2015 Winter & Soil Preparation:
The Cape did not experience a very cold winter, with near perfect days lingering at 20 degrees Celsius. The evenings were cold, but not excessively so.
On the mountains, we only saw a little bit of snow on the tips – with little to no rainfall during this period – which caused a lot of panic in the agricultural industry. It was the driest winter that we have seen in a long time.
At that stage, we knew that we had to lend the vineyards an extra helping hand by spraying more of the biodynamic ‘Preparation 500’ onto the soil to add more mycorrhizal fungi, humus and natural carbon sources to it. We followed traditional biodynamic methods to produce this, by putting our cow manure into cow horns and burying it in the soil for about 7 months during the previous autumn/winter period.
By making these preperates, we ensure that our soil is naturally rich in earthworms and other insects. It also helps to create more top soil, so that the roots can access water more freely under dry conditions. We also plant cover crops, which add a natural source of nitrogen which is then worked back into the soil and processed by the prevalent bacteria, so that the vineyard is able to take it up by the roots.
2015/2016 Growing Period:
We saw budburst occurring at the beginning of September, which was definitely a bit earlier than usual. It was a proper spring, with lots of sunshine and warm temperatures. As soon as the buds started to develop, we sprayed even more natural bio fertilisers – all produced here on the farm – onto the leaves, which ensured that the vineyards had all the support they needed during the growing season.
One example is the fish emulsion which is produced from our kitchen’s fish offcuts and photolytic bacteria. This is then fermented to a concentrate rich in trace minerals. Another example of adding a basic source of nitrogen, phosphorus and potassium is to ferment chicken manure and spray this onto the leaves.

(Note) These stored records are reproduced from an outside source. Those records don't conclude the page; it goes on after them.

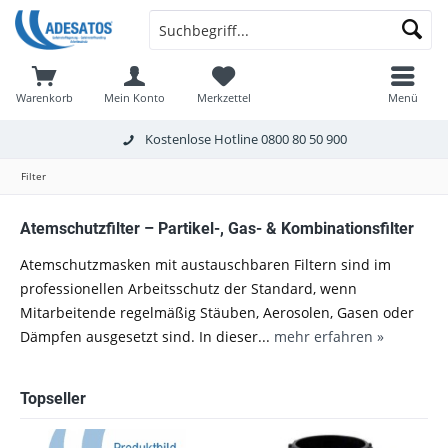
Warenkorb
Mein Konto
Merkzettel
Menü
Kostenlose Hotline
0800 80 50 900
Filter
Atemschutzfilter – Partikel-, Gas- & Kombinationsfilter
Atemschutzmasken mit austauschbaren Filtern sind im
professionellen Arbeitsschutz der Standard, wenn
Mitarbeitende regelmäßig Stäuben, Aerosolen, Gasen oder
Dämpfen ausgesetzt sind. In dieser...
mehr erfahren »
Topseller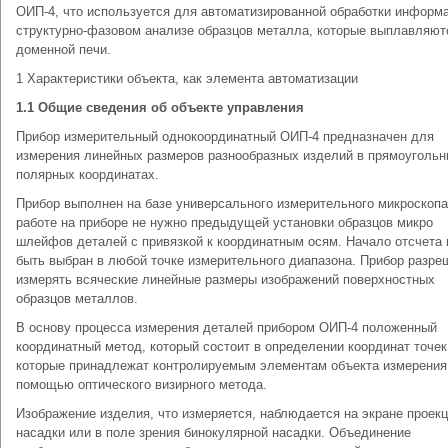
ОИП-4, что используется для автоматизированной обработки информ
структурно-фазовом анализе образцов металла, которые выплавляют
доменной печи.
1 Характеристики объекта, как элемента автоматизации
1.1 Общие сведения об объекте управления
Прибор измерительный однокоординатный ОИП-4 предназначен для
измерения линейных размеров разнообразных изделий в прямоугольн
полярных координатах.
Прибор выполнен на базе универсального измерительного микроскопа
работе на приборе не нужно предыдущей установки образцов микро
шлейфов деталей с привязкой к координатным осям. Начало отсчета
быть выбран в любой точке измерительного диапазона. Прибор разре
измерять всяческие линейные размеры изображений поверхностных
образцов металлов.
В основу процесса измерения деталей прибором ОИП-4 положенный
координатный метод, который состоит в определении координат точек
которые принадлежат контролируемым элементам объекта измерения
помощью оптического визирного метода.
Изображение изделия, что измеряется, наблюдается на экране проек
насадки или в поле зрения бинокулярной насадки. Объединение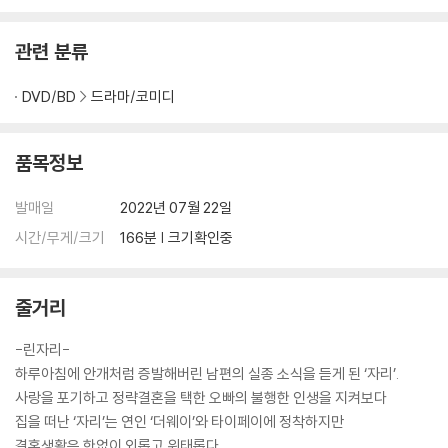
관련 분류
DVD/BD
드라마/코미디
품목정보
발매일
2022년 07월 22일
시간/무게/크기
166분 | 크기확인중
줄거리
-린자리-
하루아침에 안개처럼 증발해버린 남편의 실종 소식을 듣게 된 ‘자리’.
사랑을 포기하고 정략결혼을 택한 오빠의 불행한 인생을 지켜보다
집을 떠난 ‘자리’는 연인 ‘더웨이’와 타이페이에 정착하지만
결혼생활은 한없이 외롭고 위태롭다.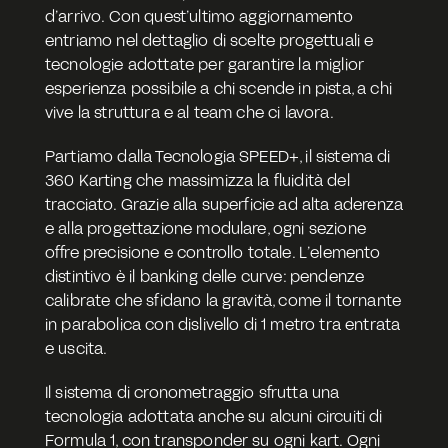
d’arrivo. Con quest’ultimo aggiornamento 
entriamo nel dettaglio di scelte progettuali e 
tecnologie adottate per garantire la miglior 
esperienza possibile a chi scende in pista, a chi 
vive la struttura e al team che ci lavora.
Partiamo dalla Tecnologia SPEED+, il sistema di 
360 Karting che massimizza la fluidità del 
tracciato. Grazie alla superficie ad alta aderenza 
e alla progettazione modulare, ogni sezione 
offre precisione e controllo totale. L’elemento 
distintivo è il banking delle curve: pendenze 
calibrate che sfidano la gravità, come il tornante 
in parabolica con dislivello di 1 metro tra entrata 
e uscita.
Il sistema di cronometraggio sfrutta una 
tecnologia adottata anche su alcuni circuiti di 
Formula 1, con transponder su ogni kart. Ogni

All of the above methods are used to assist our vines through the dry growing conditions. Since I’ve started working at Waterkloof in 2004, this was certainly one of the most challenging seasons to date.
We started picking a week earlier than last year (which was already early). A lot of the Stellenbosch/Helderberg producers were significantly down on crop (some up to 50%). Thanks to our biodynamic farming methods, our vines have healthy roots that happily dig into the soil at a depth of six meters – compared to conventional ones that usually grow just up to one meter under the ground – and therefore our yields were not affected.
With the berries being remarkably small this year, the flavours were fantastic. We saw some raisins still developing on the later varietals, but sorted through them in the cellar. The skins on the reds were thicker than normal, but also with great concentration.
Let’s chat again once the wine is in the bottle!